> WHAT THE TASK ASKS:
Put each line of the items below into a JSON list of strings, with one string per line and no blank lines. Omit the pictures from the list.

[Dataset entries]
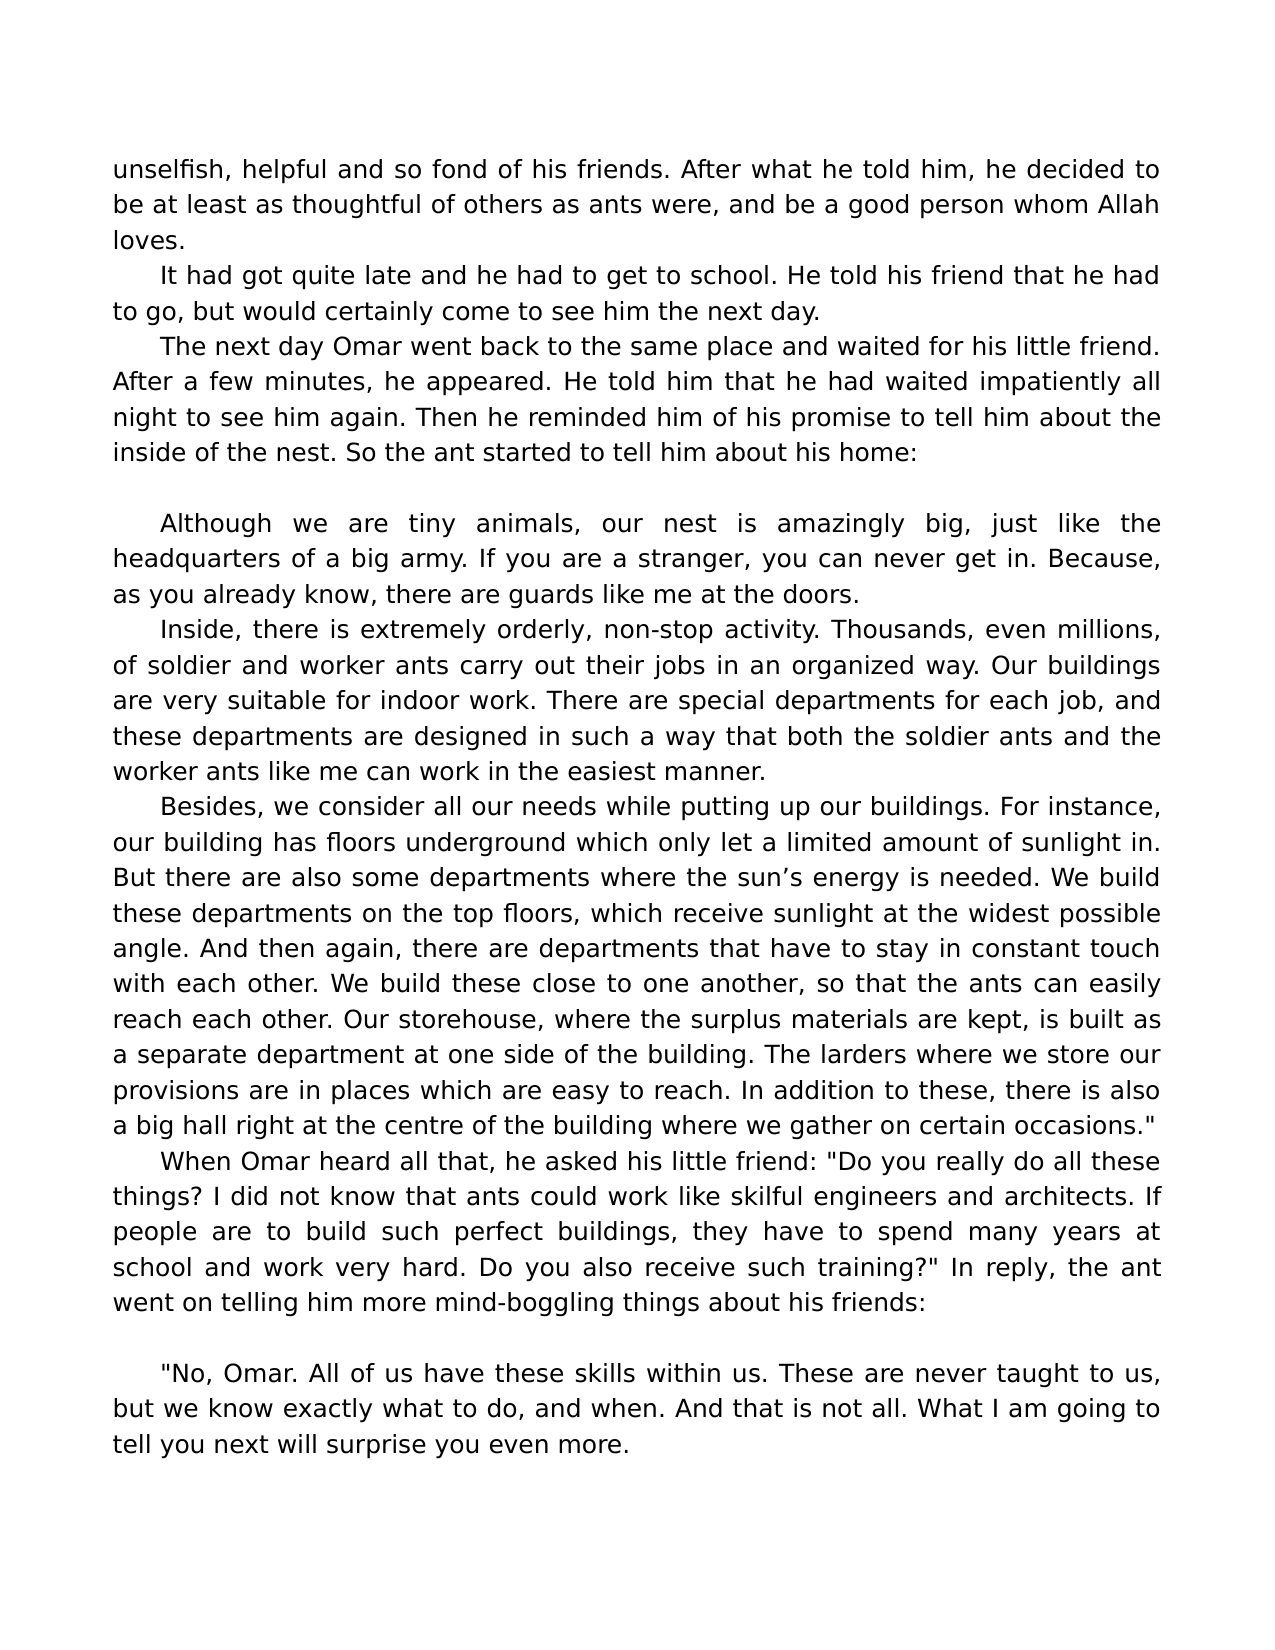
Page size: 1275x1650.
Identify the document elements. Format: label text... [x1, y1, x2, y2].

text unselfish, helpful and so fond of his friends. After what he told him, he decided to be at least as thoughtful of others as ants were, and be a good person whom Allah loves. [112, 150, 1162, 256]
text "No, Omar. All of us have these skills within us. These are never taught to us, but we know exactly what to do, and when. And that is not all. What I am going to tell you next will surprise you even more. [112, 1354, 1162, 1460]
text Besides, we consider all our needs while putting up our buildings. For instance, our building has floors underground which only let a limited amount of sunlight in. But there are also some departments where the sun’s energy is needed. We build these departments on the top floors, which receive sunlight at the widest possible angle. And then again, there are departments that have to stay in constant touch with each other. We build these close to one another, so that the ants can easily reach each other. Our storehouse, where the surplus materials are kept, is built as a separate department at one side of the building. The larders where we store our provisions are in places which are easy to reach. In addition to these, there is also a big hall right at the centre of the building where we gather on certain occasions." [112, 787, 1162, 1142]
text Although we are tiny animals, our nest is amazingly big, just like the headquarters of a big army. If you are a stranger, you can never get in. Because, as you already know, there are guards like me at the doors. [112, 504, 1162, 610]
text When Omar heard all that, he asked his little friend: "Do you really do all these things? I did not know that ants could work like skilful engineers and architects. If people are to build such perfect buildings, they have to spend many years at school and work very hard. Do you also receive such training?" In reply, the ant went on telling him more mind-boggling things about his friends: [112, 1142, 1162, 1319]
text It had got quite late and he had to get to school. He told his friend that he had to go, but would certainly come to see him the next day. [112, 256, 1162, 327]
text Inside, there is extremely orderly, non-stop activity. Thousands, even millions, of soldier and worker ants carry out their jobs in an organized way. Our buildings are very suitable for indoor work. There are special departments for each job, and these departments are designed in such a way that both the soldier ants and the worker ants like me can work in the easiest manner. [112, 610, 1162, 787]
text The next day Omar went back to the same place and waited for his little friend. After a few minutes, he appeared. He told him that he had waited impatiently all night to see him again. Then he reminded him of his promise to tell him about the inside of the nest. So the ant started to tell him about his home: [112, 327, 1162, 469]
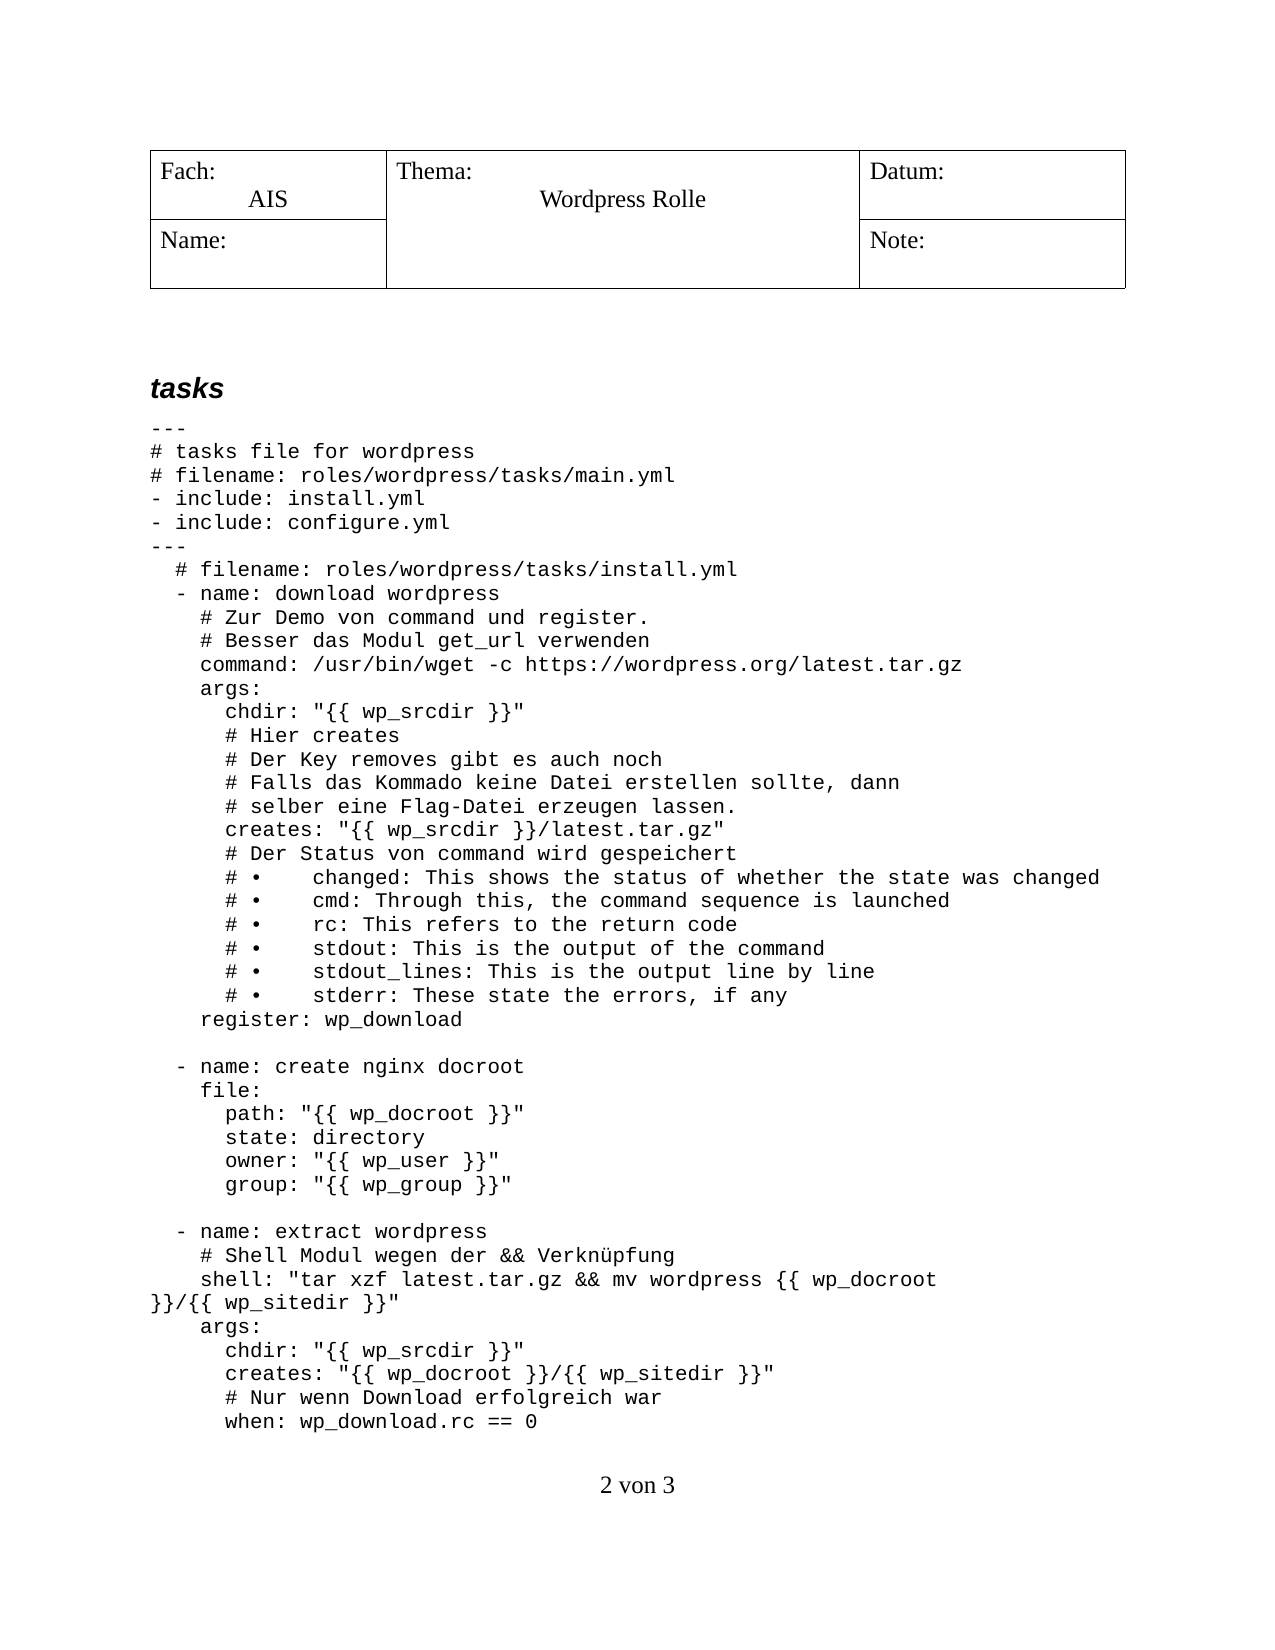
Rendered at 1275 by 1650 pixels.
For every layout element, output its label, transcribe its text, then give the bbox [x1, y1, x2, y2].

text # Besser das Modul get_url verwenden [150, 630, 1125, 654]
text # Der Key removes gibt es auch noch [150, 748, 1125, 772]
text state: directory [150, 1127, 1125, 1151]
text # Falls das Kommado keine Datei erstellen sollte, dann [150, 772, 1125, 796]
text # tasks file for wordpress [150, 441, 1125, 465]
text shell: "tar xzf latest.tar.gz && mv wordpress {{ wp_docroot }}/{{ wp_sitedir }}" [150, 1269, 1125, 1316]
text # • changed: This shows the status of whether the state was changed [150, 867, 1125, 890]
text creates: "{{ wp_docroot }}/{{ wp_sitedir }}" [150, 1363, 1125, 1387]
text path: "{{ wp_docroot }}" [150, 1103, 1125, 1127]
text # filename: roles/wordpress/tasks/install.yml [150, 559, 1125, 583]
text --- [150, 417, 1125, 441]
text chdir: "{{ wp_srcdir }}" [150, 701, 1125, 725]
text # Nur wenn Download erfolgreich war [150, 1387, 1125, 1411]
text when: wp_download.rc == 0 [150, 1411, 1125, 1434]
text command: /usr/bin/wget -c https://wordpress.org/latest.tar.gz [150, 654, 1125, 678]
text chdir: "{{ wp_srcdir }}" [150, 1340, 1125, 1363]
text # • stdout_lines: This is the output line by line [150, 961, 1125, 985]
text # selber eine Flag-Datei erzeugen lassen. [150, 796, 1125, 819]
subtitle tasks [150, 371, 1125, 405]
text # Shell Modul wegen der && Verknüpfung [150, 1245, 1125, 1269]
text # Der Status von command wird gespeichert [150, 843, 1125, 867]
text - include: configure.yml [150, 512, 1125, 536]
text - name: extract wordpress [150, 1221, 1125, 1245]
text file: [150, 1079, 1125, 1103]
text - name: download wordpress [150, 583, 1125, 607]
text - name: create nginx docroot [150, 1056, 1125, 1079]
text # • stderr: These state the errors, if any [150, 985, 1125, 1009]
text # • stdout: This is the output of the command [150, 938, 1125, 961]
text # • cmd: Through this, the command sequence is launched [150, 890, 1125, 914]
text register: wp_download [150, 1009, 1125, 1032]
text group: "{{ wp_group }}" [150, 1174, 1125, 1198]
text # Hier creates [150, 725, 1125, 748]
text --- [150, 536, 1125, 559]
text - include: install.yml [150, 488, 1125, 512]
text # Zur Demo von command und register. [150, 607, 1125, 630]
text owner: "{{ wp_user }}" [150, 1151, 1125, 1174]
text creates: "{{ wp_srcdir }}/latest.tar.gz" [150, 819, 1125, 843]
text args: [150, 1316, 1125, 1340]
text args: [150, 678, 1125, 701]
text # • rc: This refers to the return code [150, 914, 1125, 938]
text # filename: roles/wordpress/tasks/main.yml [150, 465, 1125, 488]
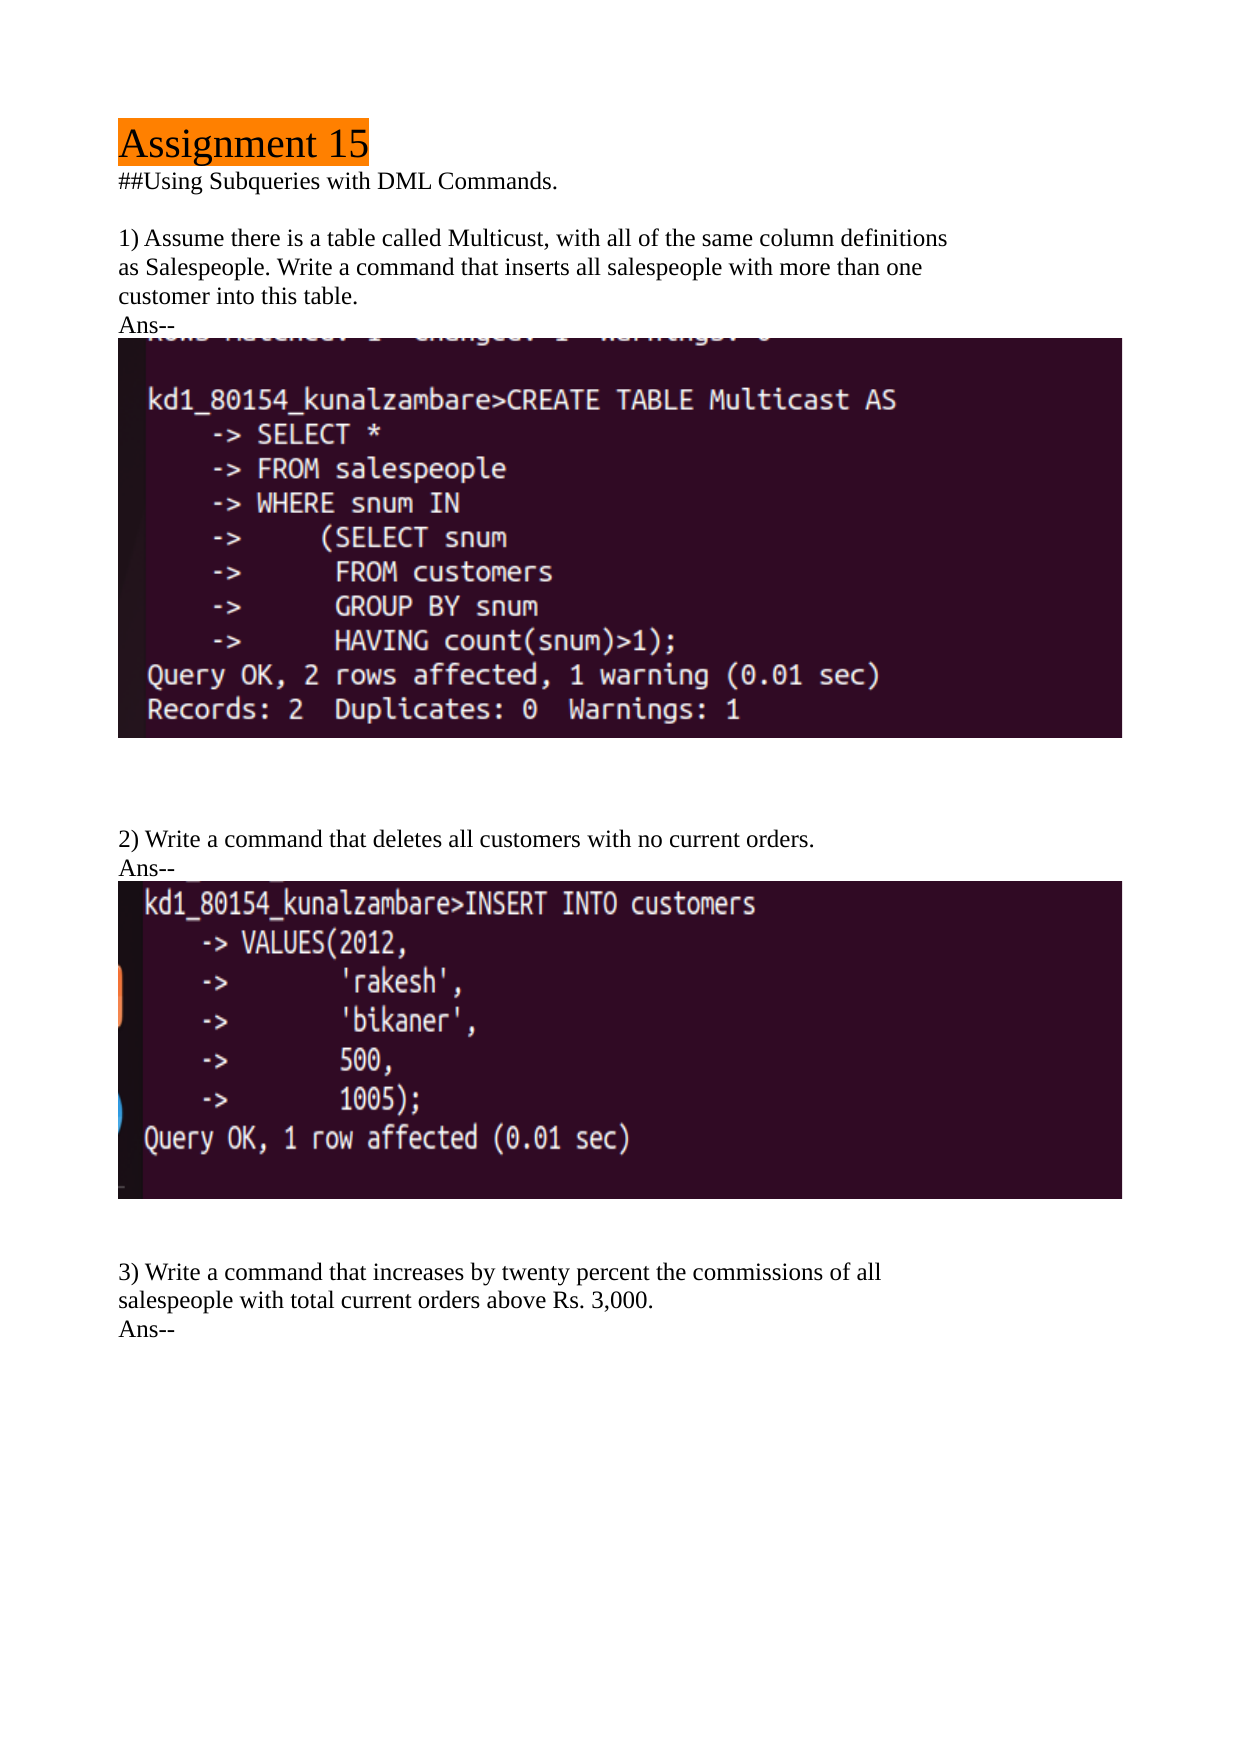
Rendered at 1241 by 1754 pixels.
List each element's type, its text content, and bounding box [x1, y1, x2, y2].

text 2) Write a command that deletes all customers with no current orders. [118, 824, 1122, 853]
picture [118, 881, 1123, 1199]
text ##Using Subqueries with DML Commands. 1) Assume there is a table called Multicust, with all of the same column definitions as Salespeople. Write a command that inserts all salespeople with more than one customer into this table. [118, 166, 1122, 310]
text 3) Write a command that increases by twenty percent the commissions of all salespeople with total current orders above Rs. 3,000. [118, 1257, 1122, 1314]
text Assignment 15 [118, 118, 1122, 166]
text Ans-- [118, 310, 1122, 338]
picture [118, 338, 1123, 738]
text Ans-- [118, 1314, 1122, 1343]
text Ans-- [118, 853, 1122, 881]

> ANSWER BELOW:
[
  "Page size: 1275x1650.",
  "Identify the document elements. Format: label text... [x1, y1, x2, y2].",
  "text unselfish, helpful and so fond of his friends. After what he told him, he decided to be at least as thoughtful of others as ants were, and be a good person whom Allah loves. [112, 150, 1162, 256]",
  "text \"No, Omar. All of us have these skills within us. These are never taught to us, but we know exactly what to do, and when. And that is not all. What I am going to tell you next will surprise you even more. [112, 1354, 1162, 1460]",
  "text Besides, we consider all our needs while putting up our buildings. For instance, our building has floors underground which only let a limited amount of sunlight in. But there are also some departments where the sun’s energy is needed. We build these departments on the top floors, which receive sunlight at the widest possible angle. And then again, there are departments that have to stay in constant touch with each other. We build these close to one another, so that the ants can easily reach each other. Our storehouse, where the surplus materials are kept, is built as a separate department at one side of the building. The larders where we store our provisions are in places which are easy to reach. In addition to these, there is also a big hall right at the centre of the building where we gather on certain occasions.\" [112, 787, 1162, 1142]",
  "text Although we are tiny animals, our nest is amazingly big, just like the headquarters of a big army. If you are a stranger, you can never get in. Because, as you already know, there are guards like me at the doors. [112, 504, 1162, 610]",
  "text When Omar heard all that, he asked his little friend: \"Do you really do all these things? I did not know that ants could work like skilful engineers and architects. If people are to build such perfect buildings, they have to spend many years at school and work very hard. Do you also receive such training?\" In reply, the ant went on telling him more mind-boggling things about his friends: [112, 1142, 1162, 1319]",
  "text It had got quite late and he had to get to school. He told his friend that he had to go, but would certainly come to see him the next day. [112, 256, 1162, 327]",
  "text Inside, there is extremely orderly, non-stop activity. Thousands, even millions, of soldier and worker ants carry out their jobs in an organized way. Our buildings are very suitable for indoor work. There are special departments for each job, and these departments are designed in such a way that both the soldier ants and the worker ants like me can work in the easiest manner. [112, 610, 1162, 787]",
  "text The next day Omar went back to the same place and waited for his little friend. After a few minutes, he appeared. He told him that he had waited impatiently all night to see him again. Then he reminded him of his promise to tell him about the inside of the nest. So the ant started to tell him about his home: [112, 327, 1162, 469]",
  "Rendered at 1275 by 1650 pixels.",
  "For every layout element, output its label, transcribe its text, then give the bbox [x1, y1, x2, y2].",
  "text # Besser das Modul get_url verwenden [150, 630, 1125, 654]",
  "text # Der Key removes gibt es auch noch [150, 748, 1125, 772]",
  "text state: directory [150, 1127, 1125, 1151]",
  "text # Falls das Kommado keine Datei erstellen sollte, dann [150, 772, 1125, 796]",
  "text # tasks file for wordpress [150, 441, 1125, 465]",
  "text shell: \"tar xzf latest.tar.gz && mv wordpress {{ wp_docroot }}/{{ wp_sitedir }}\" [150, 1269, 1125, 1316]",
  "text # • changed: This shows the status of whether the state was changed [150, 867, 1125, 890]",
  "text creates: \"{{ wp_docroot }}/{{ wp_sitedir }}\" [150, 1363, 1125, 1387]",
  "text path: \"{{ wp_docroot }}\" [150, 1103, 1125, 1127]",
  "text # filename: roles/wordpress/tasks/install.yml [150, 559, 1125, 583]",
  "text --- [150, 417, 1125, 441]",
  "text chdir: \"{{ wp_srcdir }}\" [150, 701, 1125, 725]",
  "text # Nur wenn Download erfolgreich war [150, 1387, 1125, 1411]",
  "text when: wp_download.rc == 0 [150, 1411, 1125, 1434]",
  "text command: /usr/bin/wget -c https://wordpress.org/latest.tar.gz [150, 654, 1125, 678]",
  "text chdir: \"{{ wp_srcdir }}\" [150, 1340, 1125, 1363]",
  "text # • stdout_lines: This is the output line by line [150, 961, 1125, 985]",
  "text # selber eine Flag-Datei erzeugen lassen. [150, 796, 1125, 819]",
  "subtitle tasks [150, 371, 1125, 405]",
  "text # Shell Modul wegen der && Verknüpfung [150, 1245, 1125, 1269]",
  "text # Der Status von command wird gespeichert [150, 843, 1125, 867]",
  "text - include: configure.yml [150, 512, 1125, 536]",
  "text - name: extract wordpress [150, 1221, 1125, 1245]",
  "text file: [150, 1079, 1125, 1103]",
  "text - name: download wordpress [150, 583, 1125, 607]",
  "text - name: create nginx docroot [150, 1056, 1125, 1079]",
  "text # • stderr: These state the errors, if any [150, 985, 1125, 1009]",
  "text # • stdout: This is the output of the command [150, 938, 1125, 961]",
  "text # • cmd: Through this, the command sequence is launched [150, 890, 1125, 914]",
  "text register: wp_download [150, 1009, 1125, 1032]",
  "text group: \"{{ wp_group }}\" [150, 1174, 1125, 1198]",
  "text # Hier creates [150, 725, 1125, 748]",
  "text --- [150, 536, 1125, 559]",
  "text - include: install.yml [150, 488, 1125, 512]",
  "text # Zur Demo von command und register. [150, 607, 1125, 630]",
  "text owner: \"{{ wp_user }}\" [150, 1151, 1125, 1174]",
  "text creates: \"{{ wp_srcdir }}/latest.tar.gz\" [150, 819, 1125, 843]",
  "text args: [150, 1316, 1125, 1340]",
  "text args: [150, 678, 1125, 701]",
  "text # • rc: This refers to the return code [150, 914, 1125, 938]",
  "text # filename: roles/wordpress/tasks/main.yml [150, 465, 1125, 488]",
  "Rendered at 1241 by 1754 pixels.",
  "List each element's type, its text content, and bounding box [x1, y1, x2, y2].",
  "text 2) Write a command that deletes all customers with no current orders. [118, 824, 1122, 853]",
  "picture [118, 881, 1123, 1199]",
  "text ##Using Subqueries with DML Commands. 1) Assume there is a table called Multicust, with all of the same column definitions as Salespeople. Write a command that inserts all salespeople with more than one customer into this table. [118, 166, 1122, 310]",
  "text 3) Write a command that increases by twenty percent the commissions of all salespeople with total current orders above Rs. 3,000. [118, 1257, 1122, 1314]",
  "text Assignment 15 [118, 118, 1122, 166]",
  "text Ans-- [118, 310, 1122, 338]",
  "picture [118, 338, 1123, 738]",
  "text Ans-- [118, 1314, 1122, 1343]",
  "text Ans-- [118, 853, 1122, 881]"
]